● **HOW TO COMPLETE THIS TASK**: Keep the images out while you set down the data exactly.

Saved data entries

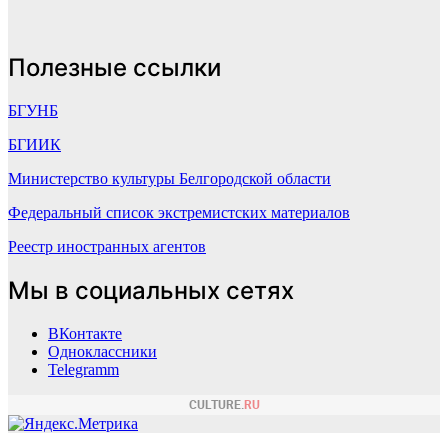
Полезные ссылки
БГУНБ
БГИИК
Министерство культуры Белгородской области
Федеральный список экстремистских материалов
Реестр иностранных агентов
Мы в социальных сетях
ВКонтакте
Одноклассники
Telegramm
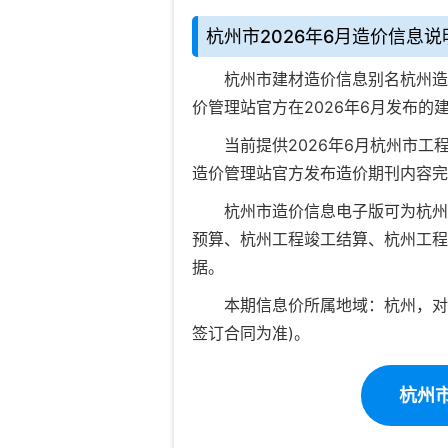
杭州市2026年6月造价信息说
杭州市建材造价信息
别名杭州造
价管理站官方在
2026年6月
发布的
当前
提供2026年6月杭州市工程
造价管理站官方发布造价期刊内容完
杭州市造价信息电子版可为
杭州
预算
、
杭州工程竣工结算
、
杭州工程
据。
本期信息价所属地域：杭州，对
签订合同为准)。
杭州市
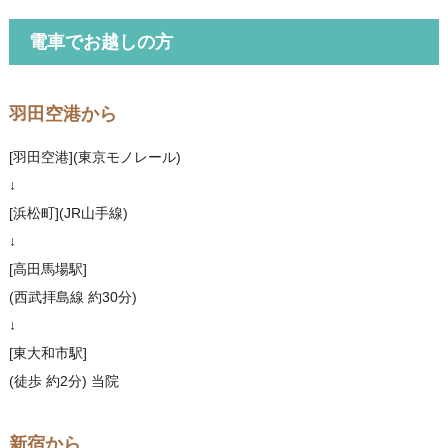
電車でお越しの方
羽田空港から
[羽田空港](東京モノレール)
↓
[浜松町](JR山手線)
↓
[高田馬場駅]
(西武拝島線 約30分)
↓
[東大和市駅]
(徒歩 約2分) 当院
新宿から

● **TASK RESPONSE**:
Полезные ссылки
БГУНБ
БГИИК
Министерство культуры Белгородской области
Федеральный список экстремистских материалов
Реестр иностранных агентов
Мы в социальных сетях
ВКонтакте
Одноклассники
Telegramm
杭州市2026年6月造价信息说
杭州市建材造价信息
别名杭州造
价管理站官方在
2026年6月
发布的
当前
提供2026年6月杭州市工程
造价管理站官方发布造价期刊内容完
杭州市造价信息电子版可为
杭州
预算
、
杭州工程竣工结算
、
杭州工程
据。
本期信息价所属地域：杭州，对
签订合同为准)。
杭州市
電車でお越しの方
羽田空港から
[羽田空港](東京モノレール)
↓
[浜松町](JR山手線)
↓
[高田馬場駅]
(西武拝島線 約30分)
↓
[東大和市駅]
(徒歩 約2分) 当院
新宿から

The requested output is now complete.